* _WHAT TO WORK ON_:
Count the lines in the records that contain the word "pressure", treating uppercase and lowercase letters as different. Reply with the number only.

(Beginning of SOURCE DATA)

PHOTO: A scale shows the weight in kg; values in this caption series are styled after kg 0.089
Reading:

(End of SOURCE DATA)
(Beginning of SOURCE DATA)

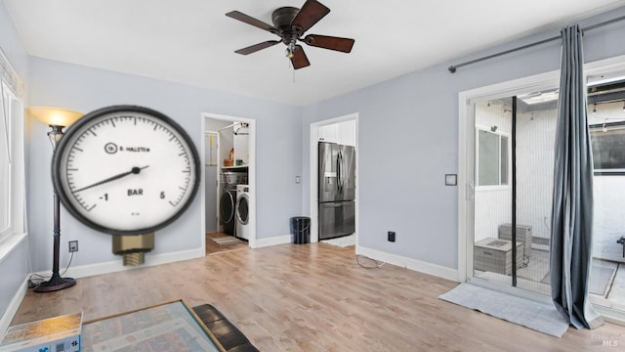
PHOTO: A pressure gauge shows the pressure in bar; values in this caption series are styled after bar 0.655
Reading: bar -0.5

(End of SOURCE DATA)
(Beginning of SOURCE DATA)

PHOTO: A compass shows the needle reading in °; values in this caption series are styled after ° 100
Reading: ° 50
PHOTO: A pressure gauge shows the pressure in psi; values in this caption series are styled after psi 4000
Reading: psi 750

(End of SOURCE DATA)

* _ANSWER FOR THE TASK_:
2